Il est certain que à partir du moment où l'on se permet de justifier des actions violentes en fonction d'une idéologie, aussi valable soit-elle, on franchit un point de non retour. Puis, l'idéologie est une valeur relative puisqu'elle résulte directement de l'épistémologie. Or, les différents cursus épistémologiques diffèrent d'une personne à l'autre et sont toujours discutables.
Cependant, lorsque l'on parle d'environnement, s'agit-il réellement que d'une question idéologique? Cela relève davantage d'une équation mathématique. Et dans cette équation, tout ce qui compose l'environnement et la biosphère, incluant nous, est en train de crever. Nous sommes en fait en train de crever pour simples cause d'une vision économique simpliste, basée sur des intérêts privés et très personnels, donc limités dans l'espace et dans le temps.

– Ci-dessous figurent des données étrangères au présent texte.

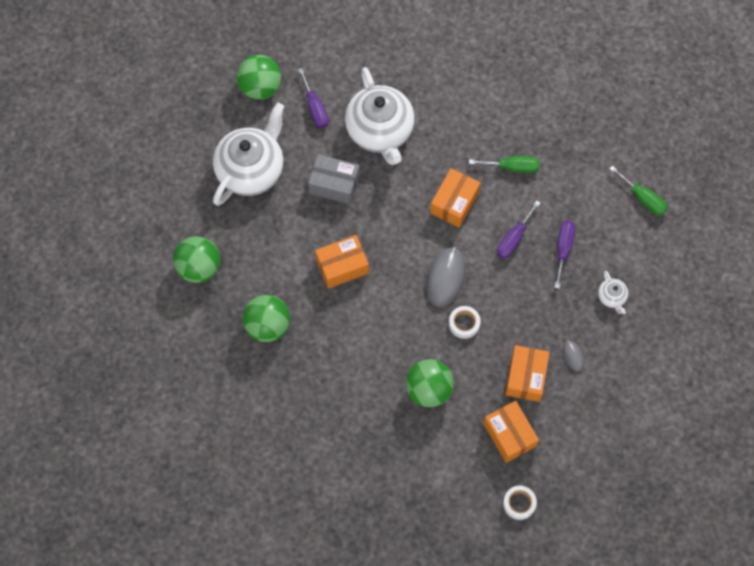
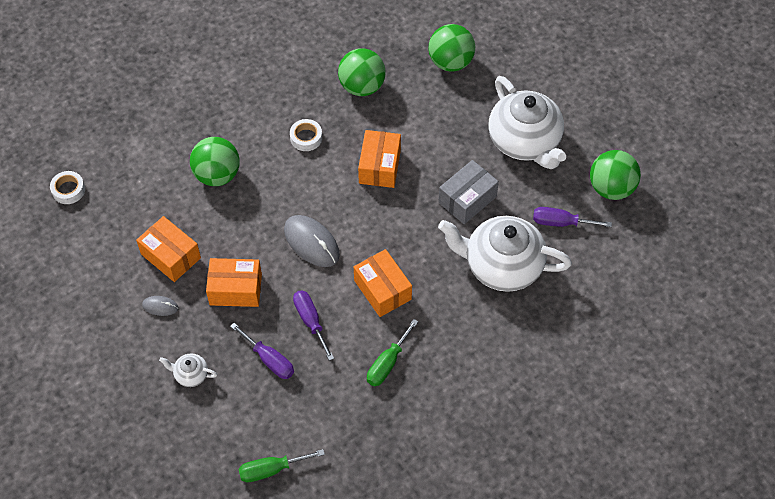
camera: 120 degrees right, 10 degrees down
(464, 323) = (257, 234): white tape -> white tape (306, 138)
(509, 435) = (130, 215): orange box -> orange box (235, 289)

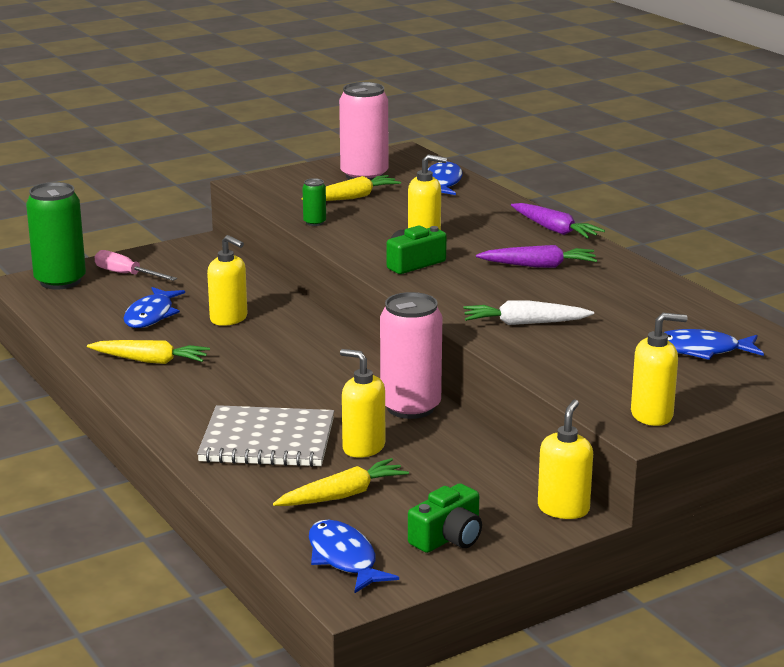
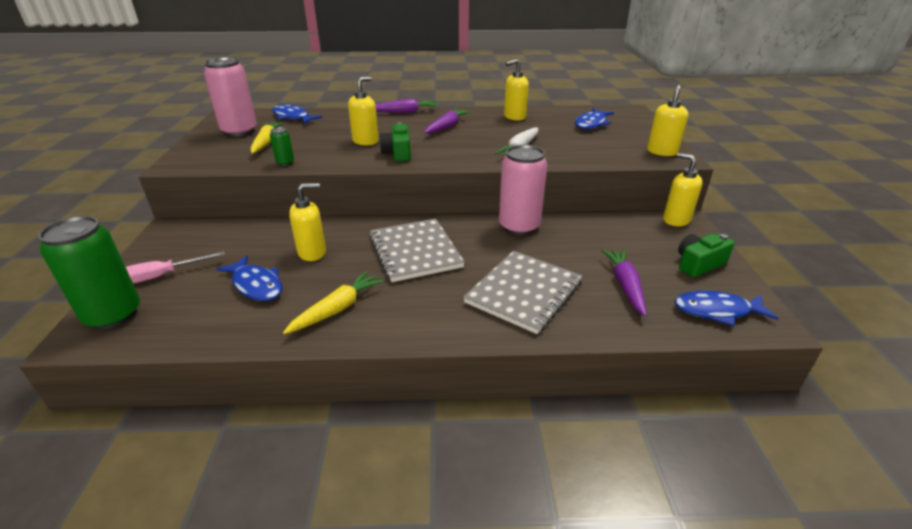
camera: 60 degrees left, 10 degrees up
(286, 365) = (415, 251): none -> grey notebook
(343, 495) = (625, 285): yellow carrot -> purple carrot
(363, 447) = (562, 258): yellow soap dispenser -> yellow soap dispenser (514, 117)
(448, 537) = (698, 264): green camera -> green camera turned 105 degrees counterclockwise

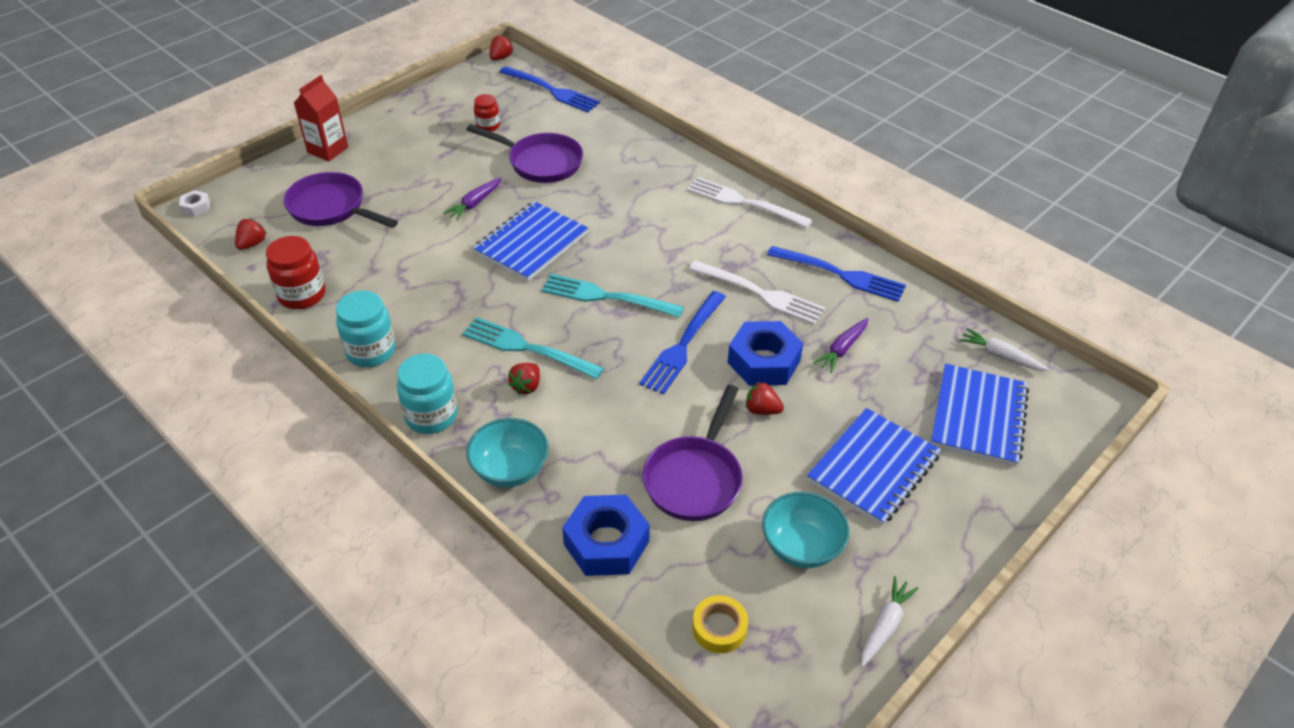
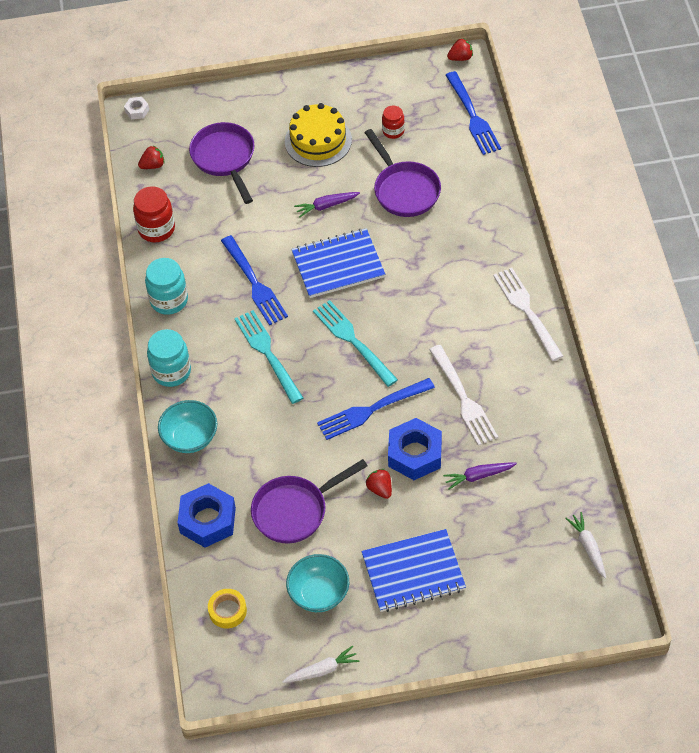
camera: 40 degrees right, 10 degrees up
(328, 150) = (259, 98): red carton -> none
(419, 159) = (318, 140): none -> yellow cake
(526, 386) = (245, 383): red strawberry -> none
(840, 274) = (538, 415): blue fork -> blue fork (254, 283)
(978, 417) = (522, 581): blue notebook -> none

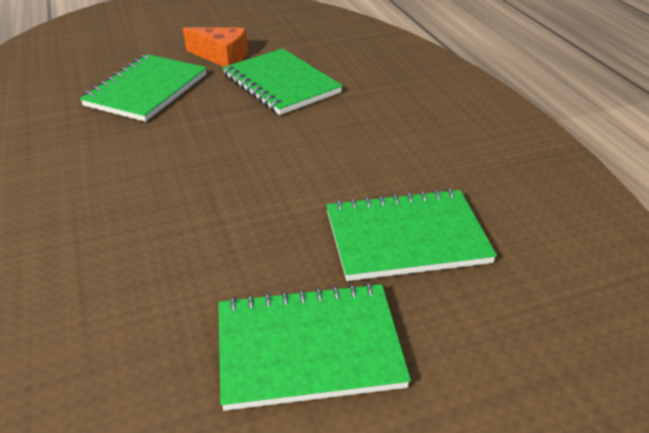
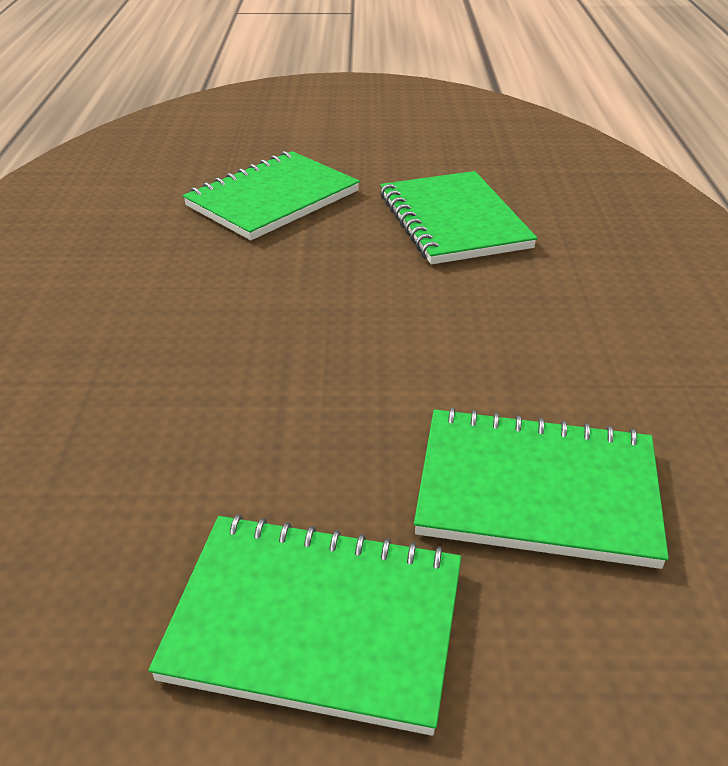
camera: 20 degrees right, 0 degrees up
(222, 57) = (390, 170): orange cheese -> none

Moi je suis une victime de cette agression envers l'environnement. J'ai une maladie "environnementale" chronique, liée à la pollution atmosphérique, qui m'oblige à prendre de la cortisone pour le restant de ma vie (diagnostiquée à l'âge de 25 ans). Cette maladie me fait également faire de l'asthme. En plus d'avoir été obligé de balancer toute ma carrière dans l'armée et de quitter les rangs.
En ce sens, il y a bel et bien agression. Un intervenant parle du "contrat social" que les "écoterroristes" briseraient par leurs actions. C'est là très malconnaître la nature du contrat social. Comme son nom l'indique, un contrat survient entre deux entités. Le contrat social est un pacte entre les citoyens et les souverain (gouvernement). Les citoyens s'engagent à ne pas user de la violence et des armes, en échange de quoi le souverain offre toute sa protection. Or, dans le présent cas, le souverain n'offre pas cette protection contre les abus envers la terre. Plus, il les encourage. Ainsi, le gouvernement est l'unique responsable de la rupture du contrat social.